本文:
________

Notifications
Article
UnityCsReferenceで多くの知識を取り入れよう
Updated 9 months ago
446
0
Unityのソースコードを参考にしてエディター拡張の役に立てましょう
GithubでUnityCsReferenceプロジェクトとして、Unityのソースコードが一部公開されました。
今回は、エディター拡張においてUnityCsReferenceとどう向き合っていけばいいかの紹介をしたいと思います。


Unity Reference-Only License とは何か

まずはこのプロジェクトがどのような意図で公開されているかを確認します。UnityCsReferenceはUnity Reference-Only Licenseの元公開されています。
ライセンスの内容を要約します。とりあえず以下の点を押さえておけば問題ないです。
  • 参照専用。この目的において複製は可能。
  • 再配布は不可。また改変不可。
更に言葉を砕く感じでいくとコピペはダメです。あくまでコードを見るだけです。

リポジトリをCloneしてVS Codeで見る

参照専用といっても、コードを眺めるだけでも勉強になることは多くあります。今回はGithubからリポジトリをCloneしてVS Codeでコードを見ていきましょう。事前に C# プラグインをインストールしてください。(もちろんVS CodeではなくXamarinやVisual Studioを利用しても問題ありません)


プロジェクトを開くための .sln ファイルは Projects/CSharp/UnityReferenceSource.sln にあります。
エディター拡張において見るべき場所は Editor/Monoフォルダー配下です。AssetDatabaseEditorApplicationなどよく使用するクラスのクラスファイルがあることがわかります。
クラスファイルにはbindingsという特殊なファイルがあります。bindingsファイルにはC++コードとの連携するためのextern宣言のメソッドが多く存在します。bindingsファイルは得られる情報は少ないのでエディター拡張でコードを参考にする場合、閲覧する優先度でbindingsファイルは後回しにしても構いません。

面白機能を見つける

ファイルを眺めていると今までわからなかった隠された機能など、私達にとってはワクワクする(?)機能を見つけることができます。その例を紹介しましょう。

________

(収集したデータ項目)
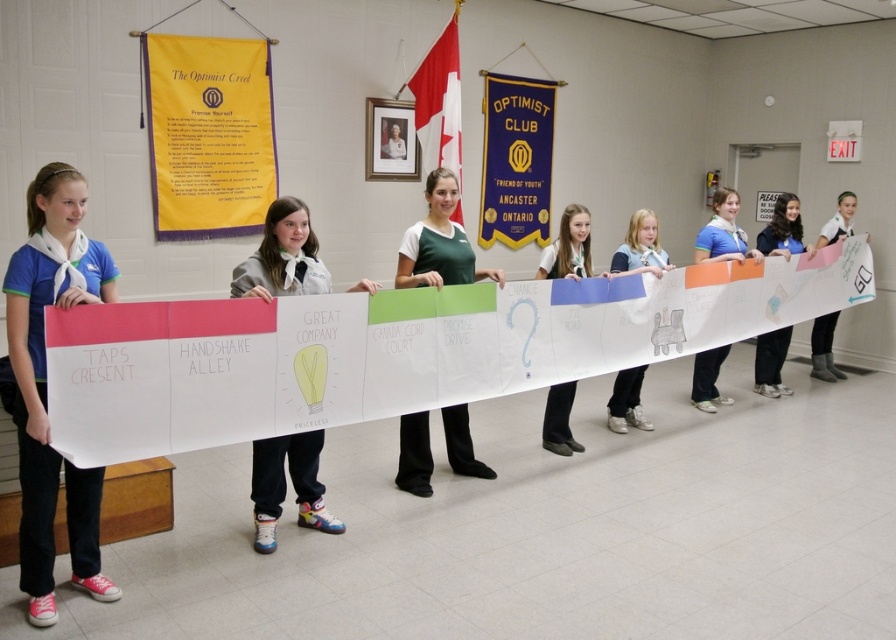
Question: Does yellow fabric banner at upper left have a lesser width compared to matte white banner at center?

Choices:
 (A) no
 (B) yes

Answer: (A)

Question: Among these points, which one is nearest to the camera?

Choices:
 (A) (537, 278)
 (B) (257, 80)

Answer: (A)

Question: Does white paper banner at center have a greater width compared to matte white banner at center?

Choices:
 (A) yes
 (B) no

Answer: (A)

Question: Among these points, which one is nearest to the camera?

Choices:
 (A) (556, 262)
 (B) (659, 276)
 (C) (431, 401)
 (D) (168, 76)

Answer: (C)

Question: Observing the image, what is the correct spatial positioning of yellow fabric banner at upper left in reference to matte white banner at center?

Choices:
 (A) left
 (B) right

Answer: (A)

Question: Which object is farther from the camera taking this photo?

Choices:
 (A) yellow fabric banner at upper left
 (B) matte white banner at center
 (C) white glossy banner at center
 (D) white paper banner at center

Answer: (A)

________

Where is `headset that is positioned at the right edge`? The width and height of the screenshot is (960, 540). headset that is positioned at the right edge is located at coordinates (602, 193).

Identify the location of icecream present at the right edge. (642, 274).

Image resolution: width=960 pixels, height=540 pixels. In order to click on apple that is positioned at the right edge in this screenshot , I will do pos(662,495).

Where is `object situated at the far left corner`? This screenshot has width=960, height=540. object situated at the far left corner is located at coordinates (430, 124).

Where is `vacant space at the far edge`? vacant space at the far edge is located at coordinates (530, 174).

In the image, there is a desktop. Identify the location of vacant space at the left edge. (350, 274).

________

実施する作業:
1 - UnityCsReferenceの記事によると、プロジェクトを開くための .sln ファイルはどこにありますか。
2 - 次の(a)〜(c)がUnityCsReferenceの記事の内容と合っているか、それぞれ「はい」か「いいえ」で答え、根拠となる本文の言葉をそのまま引用してください。
(a) Unity Reference-Only Licenseでは、コードの改変が認められている。
(b) コードを見るのにVS Code以外のツールを使ってもよい。
(c) エディター拡張でコードを参考にするときは、bindingsファイルを最初に読むべきだ。
3 - UnityCsReferenceの記事を、最後の文のあとから書き進めてください。

解答一覧:
1 - Projects/CSharp/UnityReferenceSource.sln にあります。

2 -
(a) いいえ。「再配布は不可。また改変不可。」
(b) はい。「もちろんVS CodeではなくXamarinやVisual Studioを利用しても問題ありません」
(c) いいえ。「閲覧する優先度でbindingsファイルは後回しにしても構いません。」

3 -
AboutWindowクラスに、ListenForSecretCodes というメソッドがあります。コードを読んでいくと... ウィンドウ内で internal と入力するとInternal モードに切り替わるようです。
InternalモードのフラグはInternalModeをキーとしてEditorPrefsに保持されています。



Internalモードがどのような振る舞いをするか調べてみると、WindowメニューにScreenshotが追加されていました。
このメニューがMenuItemクラス経由で登録されていると仮定して探してみるとScreenShotsクラスを見つけることができます。


試しに Snap View メニューの動作をコードで読んでみましょう。どうやらマウスカーソルを載せたEditorWindowのスクリーンショットを取ることができるようです。この仕様だとショートカットコマンドで実行させるのが良さそうです。MacだとAlt + Cmd + J で実行できます。

SaveScreenShot メソッドを見てみると、どうやら画像は InternalEditorUtility.ReadScreenPixel を使ってピクセルデータを取得し、Texture.EncodeToPNGで生成しているようですね。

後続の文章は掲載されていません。